Vier Wochen hat es gedauert, bis wir die vier Räume auf
der Beletage des Fridericianums nach unserem Gusto eingerichtet
hatten, darunter die wahre "Kathedrale" der "d 5" mit einem großen
Zirkel aus Natursteinen von Richard Long in der Mitte und den
Zeichnungen Hanne Darbovens und Sol LeWitts, den Gemälden von Robert
Ryman sowie den Fotoreihen Bernd und Hilla Bechers an den Wänden.
Neben Richard Serras grandioser Raum-Installation einen Saal weiter
und Panamarenkos riesigem Luftschiff sowie Bruce Naumans
beklemmendem Korridor die zentrale Attraktion der wie stets zu
umfangreichen Documenta.
Unbeschadet der üblichen Hektik und des massiven
Drucks, den Kunsthandel und Künstler auf die Organisatoren ausübten,
und der Streitereien um die besten Plätze vermochten Szeemann und
Ammann eine entspannte und heitere Arbeitsatmosphäre zu entfalten.
Jede Entscheidung wurde sorgfältig besprochen, intensiv, auch
kontrovers diskutiert, und manchmal schlief ich nachts in Harrys
Büro nahe bei der Neuen Galerie im Sessel ein, während er sich auf
den Schreibtisch bettete. Jeder von uns war überzeugt, dass wir mit
der "d 5" das Gesicht der Kunst verändern würden.
Der Gegenwind war scharf.
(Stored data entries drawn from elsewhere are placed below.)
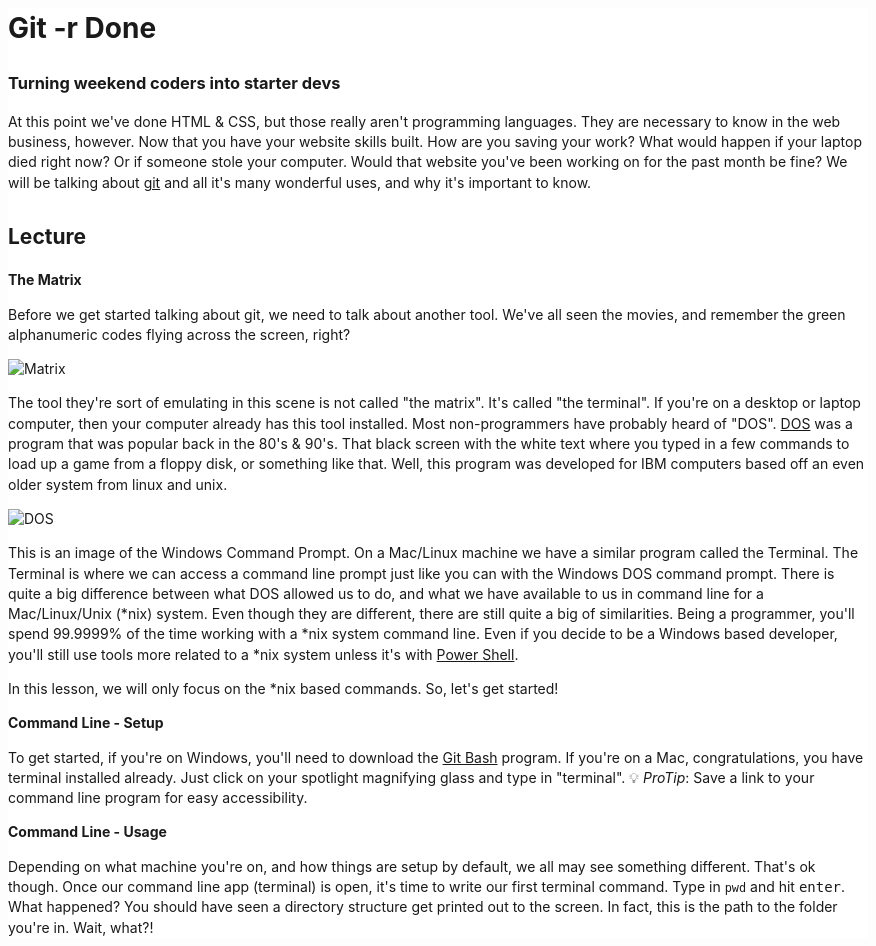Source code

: # Git -r Done

### Turning weekend coders into starter devs

At this point we've done HTML & CSS, but those really aren't programming languages. They are necessary to know in the web business, however. Now that you have your website skills built. How are you saving your work? What would happen if your laptop died right now? Or if someone stole your computer. Would that website you've been working on for the past month be fine? We will be talking about [git](http://git-scm.com/) and all it's many wonderful uses, and why it's important to know.

## Lecture

**The Matrix**

Before we get started talking about git, we need to talk about another tool. We've all seen the movies, and remember the green alphanumeric codes flying across the screen, right?

![Matrix](http://wallpoper.com/images/00/39/46/81/movies-the_00394681.jpg)

The tool they're sort of emulating in this scene is not called "the matrix". It's called "the terminal". If you're on a desktop or laptop computer, then your computer already has this tool installed. Most non-programmers have probably heard of "DOS". [DOS](http://en.wikipedia.org/wiki/MS-DOS) was a program that was popular back in the 80's & 90's. That black screen with the white text where you typed in a few commands to load up a game from a floppy disk, or something like that. Well, this program was developed for IBM computers based off an even older system from linux and unix.

![DOS](http://screenshots.en.sftcdn.net/blog/en/2009/09/dosprompt.jpg)

This is an image of the Windows Command Prompt. On a Mac/Linux machine we have a similar program called the Terminal. The Terminal is where we can access a command line prompt just like you can with the Windows DOS command prompt. There is quite a big difference between what DOS allowed us to do, and what we have available to us in command line for a Mac/Linux/Unix (*nix) system. Even though they are different, there are still quite a big of similarities. Being a programmer, you'll spend 99.9999% of the time working with a *nix system command line. Even if you decide to be a Windows based developer, you'll still use tools more related to a *nix system unless it's with [Power Shell](http://blogs.msdn.com/b/powershell/).

In this lesson, we will only focus on the *nix based commands. So, let's get started!

**Command Line - Setup**

To get started, if you're on Windows, you'll need to download the [Git Bash](https://msysgit.github.io/) program. If you're on a Mac, congratulations, you have terminal installed already. Just click on your spotlight magnifying glass and type in "terminal". :bulb: *ProTip*: Save a link to your command line program for easy accessibility.

**Command Line - Usage**

Depending on what machine you're on, and how things are setup by default, we all may see something different. That's ok though. Once our command line app (terminal) is open, it's time to write our first terminal command. Type in `pwd` and hit <kbd>enter</kbd>. What happened? You should have seen a directory structure get printed out to the screen. In fact, this is the path to the folder you're in. Wait, what?!
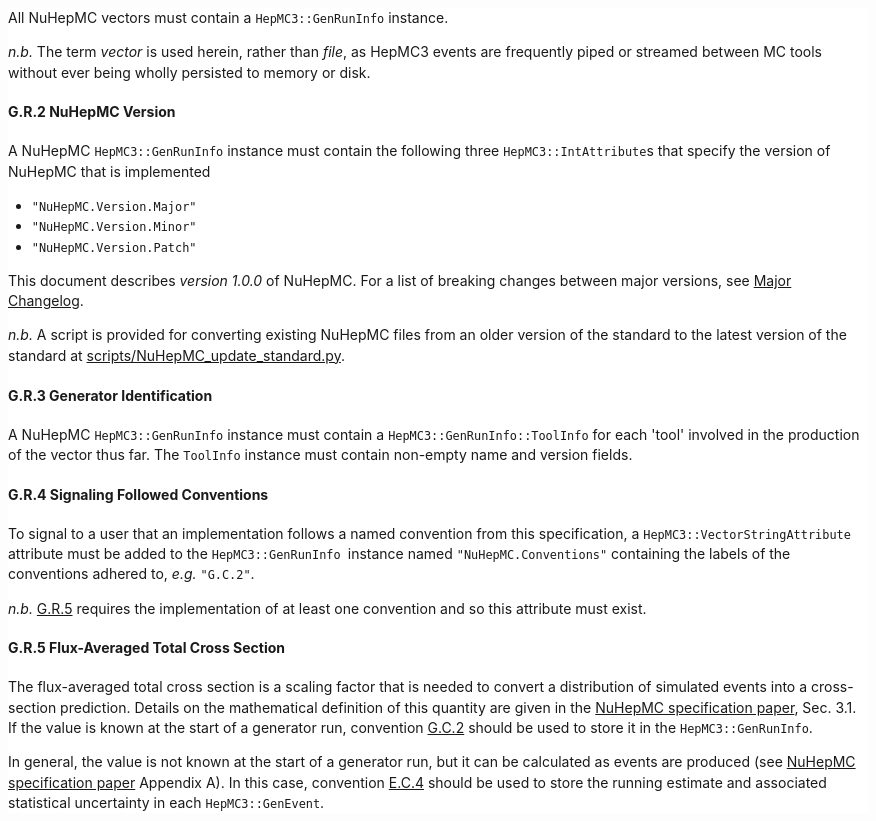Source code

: All NuHepMC vectors must contain a `HepMC3::GenRunInfo` instance.

_n.b._ The term _vector_ is used herein, rather than _file_, as HepMC3 events 
are frequently piped or streamed between MC tools without ever being wholly 
persisted to memory or disk.

#### G.R.2 NuHepMC Version

A NuHepMC `HepMC3::GenRunInfo` instance must contain the following three 
`HepMC3::IntAttribute`s that specify the version of NuHepMC that is implemented

* `"NuHepMC.Version.Major"`
* `"NuHepMC.Version.Minor"`
* `"NuHepMC.Version.Patch"`

This document describes *version 1.0.0* of NuHepMC. For a list of breaking 
changes between major versions, see [Major Changelog](#major-changelog).

_n.b._  A script is provided for converting existing NuHepMC files from an older
version of the standard to the latest version of the standard at 
[scripts/NuHepMC_update_standard.py](scripts/NuHepMC_update_standard.py).

#### G.R.3 Generator Identification

A NuHepMC `HepMC3::GenRunInfo` instance must contain a 
`HepMC3::GenRunInfo::ToolInfo` for each 'tool' involved in the production of the
vector thus far. The `ToolInfo` instance must contain non-empty name and version
fields.

#### G.R.4 Signaling Followed Conventions

To signal to a user that an implementation follows a named convention from
this specification, a `HepMC3::VectorStringAttribute` attribute must be added to
the `HepMC3::GenRunInfo `instance named `"NuHepMC.Conventions"`
containing the labels of the conventions adhered to, _e.g._ `"G.C.2"`. 

_n.b._ [G.R.5](#gr5-flux-averaged-total-cross-section) requires the 
implementation of at least one convention and so this attribute must exist.

#### G.R.5 Flux-Averaged Total Cross Section

The flux-averaged total cross section is a scaling factor that is
needed to convert a distribution of simulated events into a cross-section 
prediction. Details on the mathematical definition of this quantity are given in 
the [NuHepMC specification paper](https://arxiv.org/abs/2310.13211), Sec. 3.1. 
If the value is known at the start of a generator run, convention [G.C.2](#gc2-flux-averaged-total-cross-section) should be 
used to store it in the `HepMC3::GenRunInfo`.

In general, the value is not known at the start of a generator run, but it can 
be calculated as events are produced (see 
[NuHepMC specification paper](https://arxiv.org/abs/2310.13211) Appendix A). In 
this case, convention [E.C.4](#ec4-estimated-flux-averaged-total-cross-section)
should be used to store the running estimate and  associated statistical 
uncertainty in each `HepMC3::GenEvent`.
Allein die Säle mit den
Bildern der Fotorealisten erfreuten sich verbreiteter Zustimmung,
und selbst einen Intellektuellen wie Jürgen Habermas zogen zu meiner
nicht geringen Enttäuschung, wie er mir gestand, die großformatigen
Foto-Gemälde stärker an als die zerebralen Demonstrationen der
Konzept-Artisten, mit denen er nichts anfangen konnte. Der
amerikanische Kunsthandel zögerte nicht. Leo Castelli sicherte sich
die Konzept-Künstler für seine Galerie und Ileana Sonnabend die
Bechers und andere für die ihre. Seit der "documenta 5" sind Texte,
Fotografien, Drähte, Filzstoffe, Wackersteine, Asche, absonderliche
Gegenstände sowie gewaltige Stahlwände selbstverständliche
Werkstoffe der Kunst, nicht weniger als Farbe, Leinwand, Marmor und
Holz. Kurzum: die "d 5" feierte die Apotheose und das Ende der
künstlerischen Avantgarde zugleich. Später ist nichts wesentlich
Neues mehr in der Kunst passiert.
Klaus Honnef war Kurator der "d5" und mitverantwortlich
für die Abteilung "Idee und Idee-Licht".